Economic output rose by a total of 0.7% in the first two months of the year, which is even faster than the 0.6% pace of growth seen through the whole of the third quarter of 2018, but GDP fell by -0.1% during March. After the numbers are rounded, that leaves GDP growth at 0.5%.
"With real income growth currently supported by above-inflation wage increases and a big increase in the income tax personal allowance, growth in consumers' spending should remain solid, keeping GDP on a steady rising path," says Samuel Tombs, chief UK economist at Pantheon Macroeconomics. "We expect quarter-on-quarter GDP growth to slow to 0.2% in Q2, as the manufacturing boost turns into a drag. Nonetheless, with growth across the first two quarters of 2019 likely to be close to trend, the MPC will act quickly to raise Bank Rate again if Brexit uncertainty lifts."
Above: Increases in manufacturing production by industry.
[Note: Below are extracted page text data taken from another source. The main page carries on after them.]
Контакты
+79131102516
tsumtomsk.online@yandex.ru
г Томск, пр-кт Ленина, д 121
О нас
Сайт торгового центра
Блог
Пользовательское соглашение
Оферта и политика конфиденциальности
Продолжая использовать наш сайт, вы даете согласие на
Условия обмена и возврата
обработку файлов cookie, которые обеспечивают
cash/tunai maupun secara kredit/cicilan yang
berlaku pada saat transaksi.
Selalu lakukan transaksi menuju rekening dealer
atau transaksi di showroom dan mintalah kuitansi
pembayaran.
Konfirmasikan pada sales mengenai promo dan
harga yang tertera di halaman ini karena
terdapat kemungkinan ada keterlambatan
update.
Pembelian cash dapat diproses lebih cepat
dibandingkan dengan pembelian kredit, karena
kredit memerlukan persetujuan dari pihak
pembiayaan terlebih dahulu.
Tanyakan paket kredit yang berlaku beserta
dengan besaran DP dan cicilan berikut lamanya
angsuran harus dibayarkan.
It's still early days for the economy but a further pickup during the months ahead could be enough for markets to begin taking the Bank of England (BoE) a bit more seriously when it says that it wants to raise Bank Rate in order to safeguard the inflation target against a challenge from the consumer price index.
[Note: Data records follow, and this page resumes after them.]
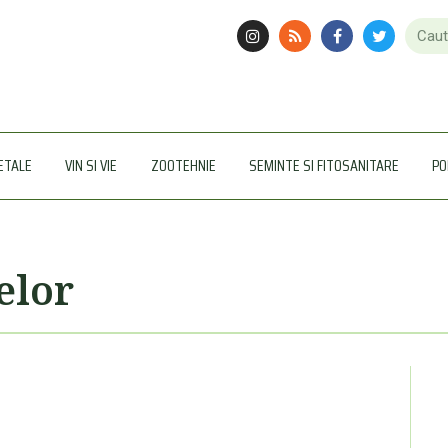
ETALE
VIN SI VIE
ZOOTEHNIE
SEMINTE SI FITOSANITARE
PO
elor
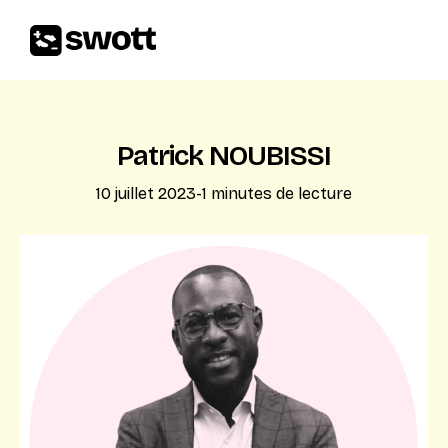
Patrick NOUBISSI
10 juillet 2023
-
1
minutes de lecture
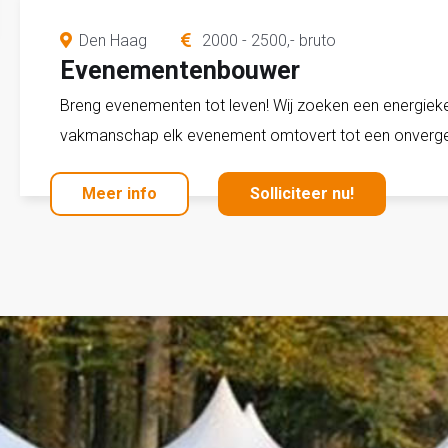
Den Haag
2000 - 2500,- bruto
Evenementenbouwer
Breng evenementen tot leven! Wij zoeken een energie
vakmanschap elk evenement omtovert tot een onvergete
Meer info
Solliciteer nu!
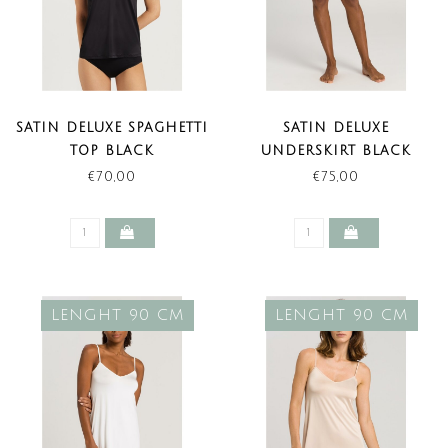
SATIN DELUXE SPAGHETTI
SATIN DELUXE
TOP BLACK
UNDERSKIRT BLACK
€70,00
€75,00
LENGHT 90 CM
LENGHT 90 CM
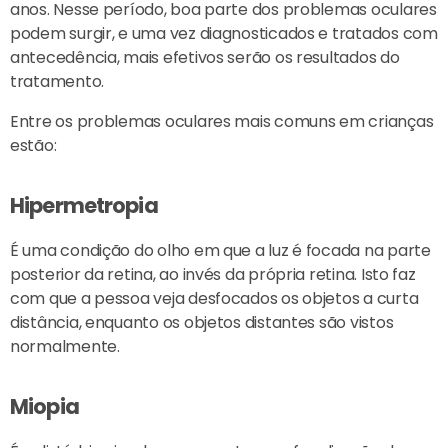
anos. Nesse período, boa parte dos problemas oculares
podem surgir, e uma vez diagnosticados e tratados com
antecedência, mais efetivos serão os resultados do
tratamento.
Entre os problemas oculares mais comuns em crianças
estão:
Hipermetropia
É uma condição do olho em que a luz é focada na parte
posterior da retina, ao invés da própria retina. Isto faz
com que a pessoa veja desfocados os objetos a curta
distância, enquanto os objetos distantes são vistos
normalmente.
Miopia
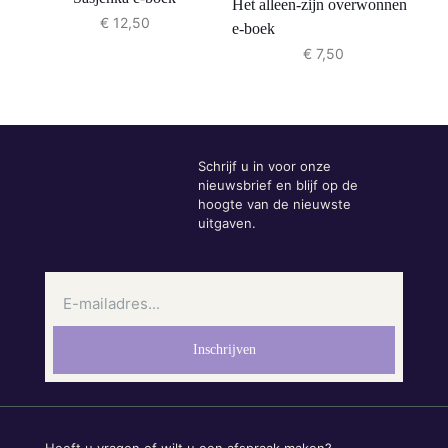
Het alleen-zijn overwonnen
€
12,50
e-boek
€
7,50
Schrijf u in voor onze
nieuwsbrief en blijf op de
hoogte van de nieuwste
uitgaven.
Heeft u vragen of wilt u een afspraak maken?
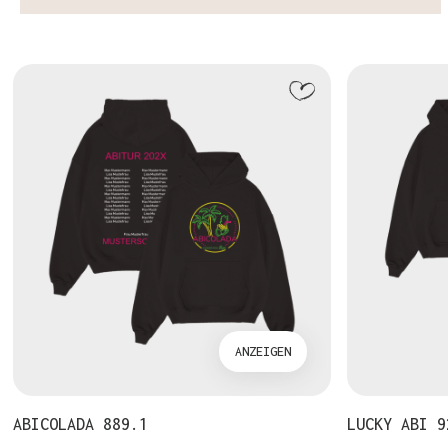
ANZEIGEN
ABICOLADA 889.1
LUCKY ABI 9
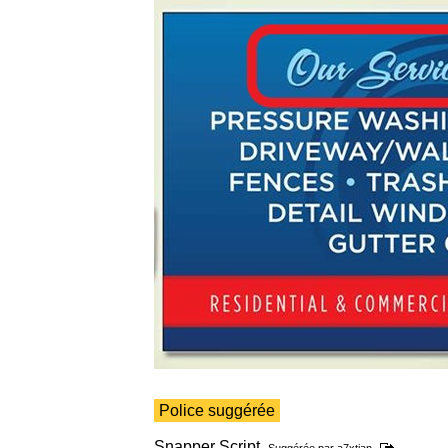
Police suggérée
Snapper Script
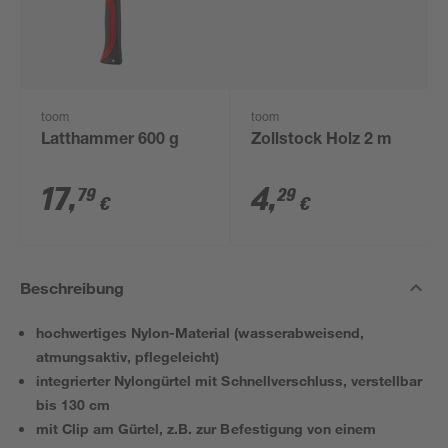
toom
toom
Latthammer 600 g
Zollstock Holz 2 m
17
,
4
,
79
29
€
€
Beschreibung
hochwertiges Nylon-Material (wasserabweisend,
atmungsaktiv, pflegeleicht)
integrierter Nylongürtel mit Schnellverschluss, verstellbar
bis 130 cm
mit Clip am Gürtel, z.B. zur Befestigung von einem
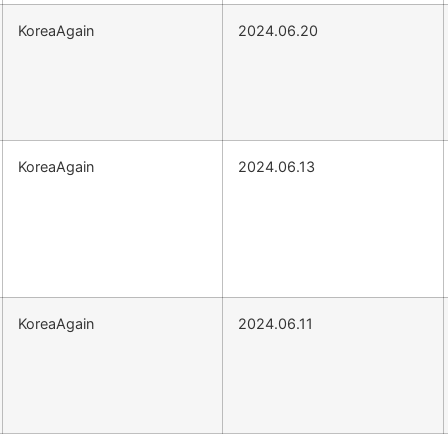
KoreaAgain
2024.06.20
KoreaAgain
2024.06.13
KoreaAgain
2024.06.11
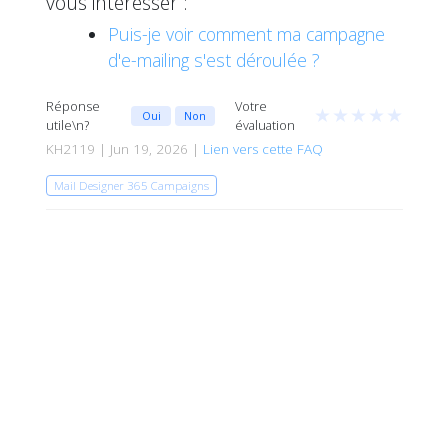
vous intéresser :
Puis-je voir comment ma campagne
d'e-mailing s'est déroulée ?
Réponse
Votre
★
★
★
★
★
Oui
Non
utile\n?
évaluation
KH2119 | Jun 19, 2026 |
Lien vers cette FAQ
Mail Designer 365 Campaigns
However, and given that growth was so strong in the first quarter relative recent history, it will be a tall order for the economy to grow at all in the second quarter. This could mean the next set of GDP numbers leave the market disappointed.
The Bank of England suggested in April that it could raise interest rates two times before the end of 2020 and projected that even with those rate hikes in the bag, inflation would still challenge the 2% target next year and in 2021.
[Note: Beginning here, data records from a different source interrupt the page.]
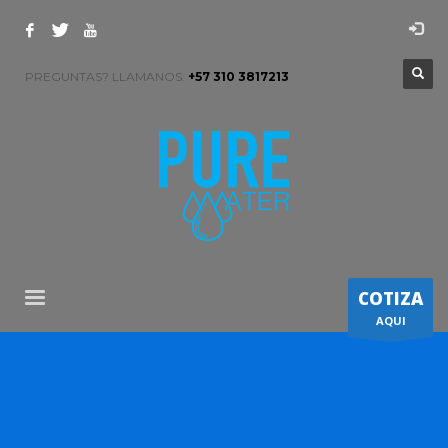
PREGUNTAS? LLAMANOS:
+57 310 3817213
COTIZA
AQUI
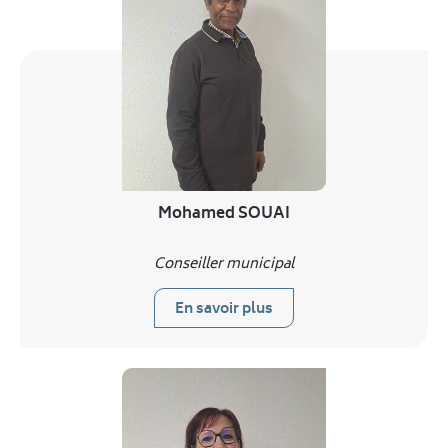
Mohamed SOUAI
Conseiller municipal
En savoir plus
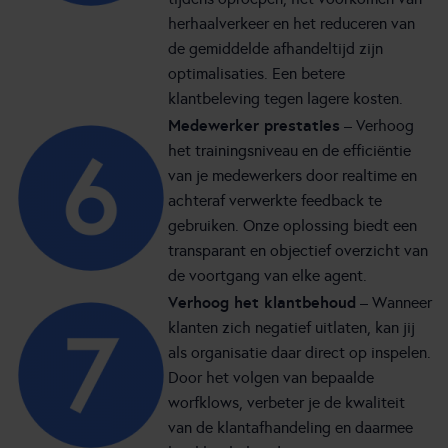
herhaalverkeer en het reduceren van
de gemiddelde afhandeltijd zijn
optimalisaties. Een betere
klantbeleving tegen lagere kosten.
Medewerker prestaties
– Verhoog
het trainingsniveau en de efficiëntie
van je medewerkers door realtime en
achteraf verwerkte feedback te
gebruiken. Onze oplossing biedt een
transparant en objectief overzicht van
de voortgang van elke agent.
Verhoog het klantbehoud
– Wanneer
klanten zich negatief uitlaten, kan jij
als organisatie daar direct op inspelen.
Door het volgen van bepaalde
worfklows, verbeter je de kwaliteit
van de klantafhandeling en daarmee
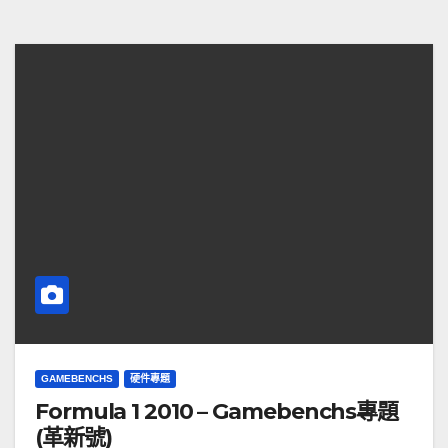
GAMEBENCHS
硬件專題
Formula 1 2010 – Gamebenchs專題
(革新號)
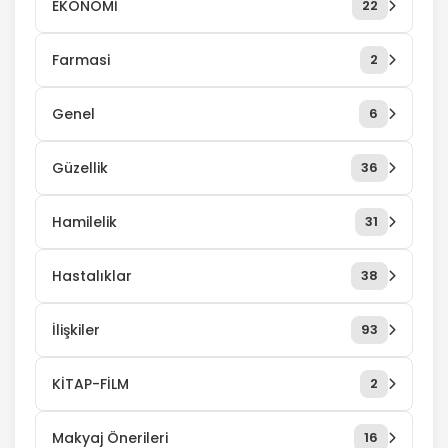
EKONOMİ
22
Farmasi
2
Genel
6
Güzellik
36
Hamilelik
31
Hastalıklar
38
İlişkiler
93
KİTAP-FİLM
2
Makyaj Önerileri
16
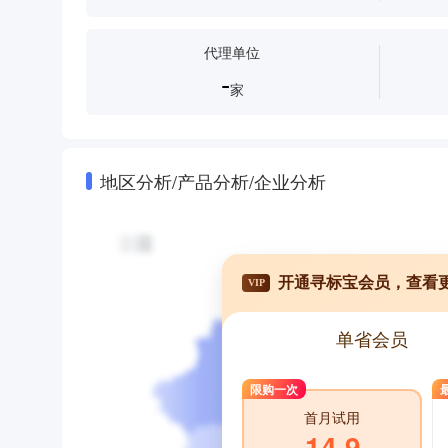
代理单位
-
家
地区分析/产品分析/企业分析
开通寻标宝会员，查看
VIP
单省会员
限购一次
首月试用
14.9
This pledge was delivered at a time when the Federal Reserve is close to ending its interest rate hiking cycle and as central banks elsewhere in the world contemplate fresh monetary assistance for their economies. If the BoE was to hike rates in such an environment, it could prove a boon for Pound Sterling.
The Pound-to-Dollar rate was unchanged for the session at 1.3008 following Friday's announcement, although it had been lower earlier on, while the Pound-to-Euro rate was -0.15% lower at 1.1579 due to a resurgent single currency.
"We no longer expect the increase in August but now judge it most likely that Bank rate will be raised 25bp to 1.00% in November," says Phillip Shaw, an economist at Investec, following the BoE's latest update. "As investors latch on to the prospect of policy tightening, we expect this to provide a degree of support for the Pound."
Pound Sterling Hugs Familiar Ranges amid Brexit Inertia
Pound Sterling has effectively traded in a straight line lower against the Euro over recent days, with the Pound-to-Euro exchange rate moving from the 1.17s firmly back into the 1.15s.
The Pound has also suffered weakness against the U.S. Dollar, dropping from the week's high at 1.3150 to trade at 1.30 on Friday morning.
Brexit has been the overarching concern for Sterling, with signs that the Labour and Conservative parties are unlikely to settle on a deal that would allow for a cross-party ratification of a Brexit deal.
This makes for a cocktail of political uncertainty that the country will have to work through over coming days and weeks, creating an uninspiring environment for Sterling bulls.
Above: Sterling is the week's worst-performing major currency.
“The cliff-edge has been pushed down the line for now but rather than provide some respite, the Pound has limped along for the start of May, drifting lower against most of the majors. The lack of progress in talks between May and Corbyn only highlights the political instability the UK is currently facing, and means that the 6 month delay is only protracting the uncertainties rather than providing some short-term reprieve for the economy," says John Goldie a dealer with brokers Argentex.
The Euro, meanwhile, has shot higher against the Pound and the Dollar in response to a sharp escalation in global trade tensions after the U.S. went ahead and imposed tariffs on a huge tranche of Chinese goods.